Dans ses représentations des villes, Dominique aime peindre les grands projets architecturaux avant qu’ils ne soient terminés voire commencés en s’appuyant sur des documents qu’il conserve précieusement sur chacune des villes. Sur cette série spéciale New- York, la Tour de la Liberté qui n’est pas encore achevée, est visible sur chaque tableau. De la même manière, pour Le Havre, il a peint la Tour Jean Nouvel, projet reporté à ce jour. Originaire de Sotteville-lès-Rouen, il se rend régulièrement au Havre, au moins une fois par semaine, il adore la mer, la Seine et son estuaire et il compte bien y vivre un jour.
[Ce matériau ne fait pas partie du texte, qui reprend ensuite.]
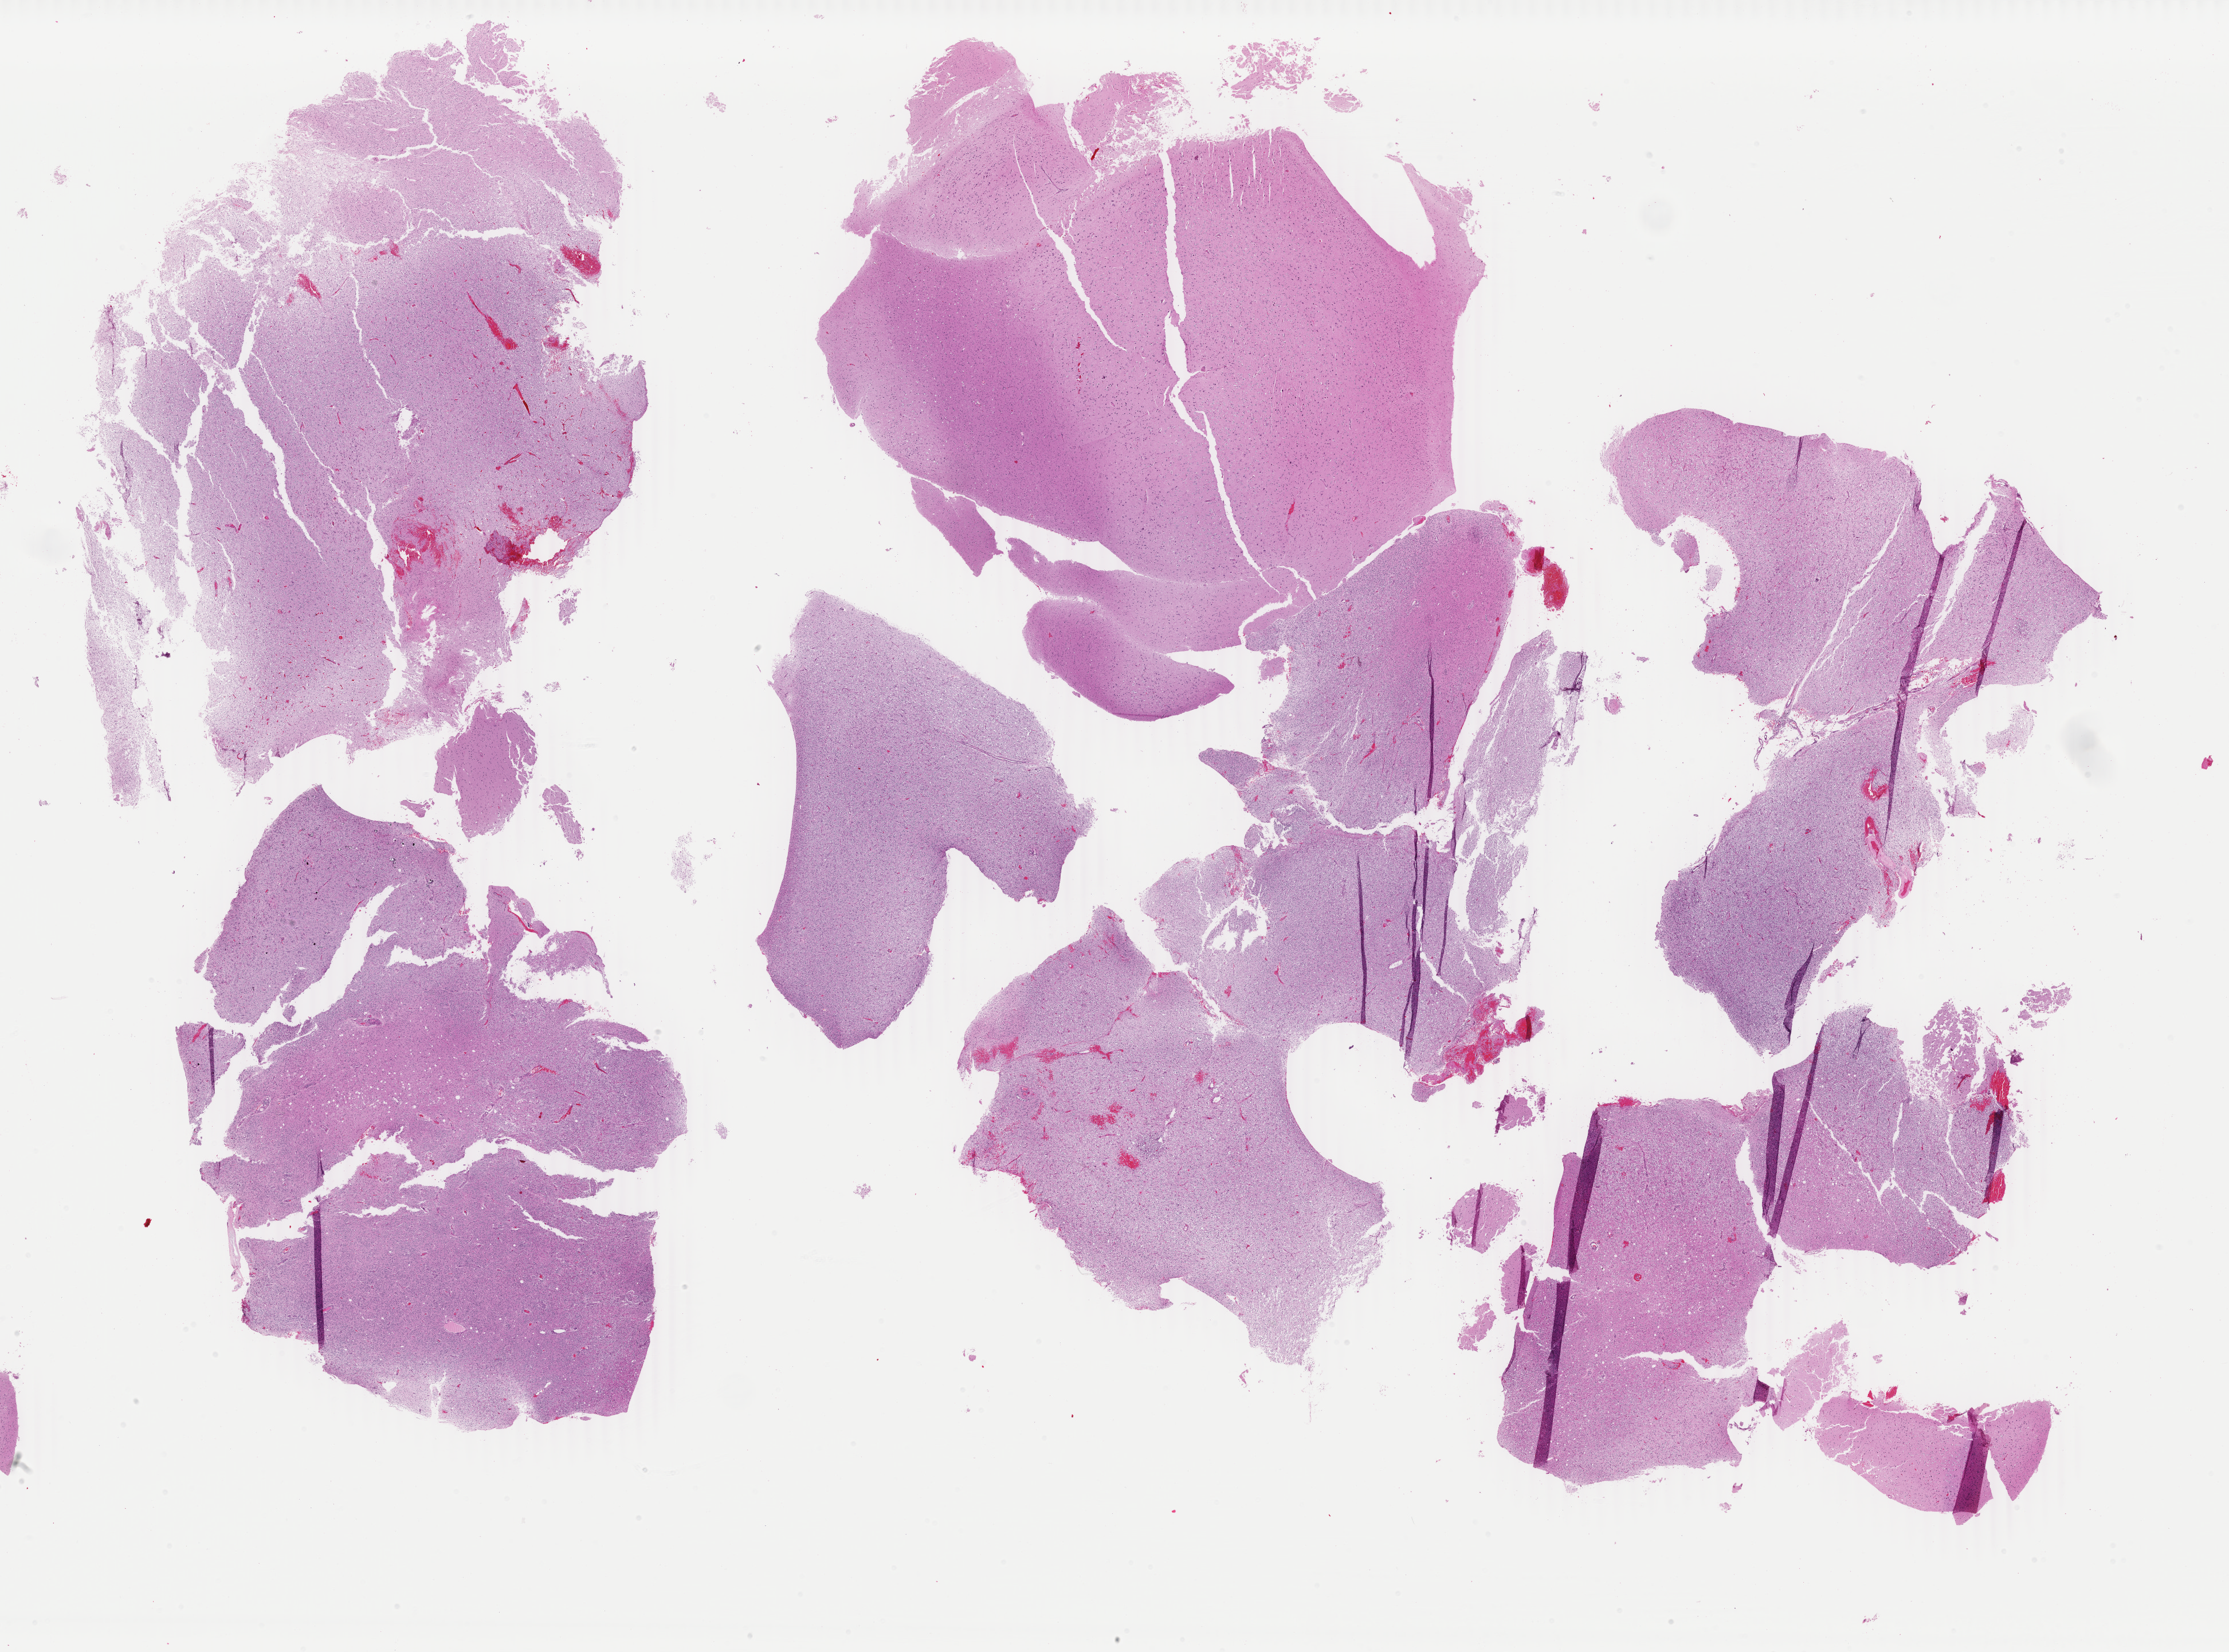
Hematoxylin and eosin (H&E) stained whole-slide image — whole scanned area (about 30.9 x 22.9 mm) shown as a low-resolution overview. Formalin-fixed paraffin-embedded (FFPE) diagnostic section. Brain, primary tumour sample. Patient: female, age at initial diagnosis 44 years. Histologic grade: G2 (moderately differentiated).
• diagnosis: Oligodendroglioma, NOS (cerebrum)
D’ailleurs, l’enseigne aperçue en arrivant, laisse présumer d’un déménagement pour bientôt. Après des études graphiques à Vernon et une expérience de peintre-décorateur en faux bois, Dominique s’est essayé pendant cinq ans à la sculpture. Mais, son attrait pour la peinture était plus fort, “je peux aussi faire des sculptures en peinture” précise-t-il. Sa technique, la peinture à l’huile avec en plus, depuis quelques années, des collages de certains éléments ou personnages qu’il souhaite intégrer comme Marilyn Monroe, Tintin ou la Petite Géante. Il les laisse brut, parfois il les repeint. Il va même jusqu’à retoucher certains de ses anciens tableaux, où il estime qu’il manque quelque chose. A la fin de notre rencontre, j’aimerais rester là pour rêver encore un peu et sculpter tous les détails de ce monde revisité. Il me tarde de voir le résultat. Et de découvrir, un jour peut-être, un pingouin à Shanghaï.

Chantal Legrand

>> Exposition à la Galerie Hamon au Havre jusqu’au 11 janvier.

Sortie du livre New-York Pinguin en 2012.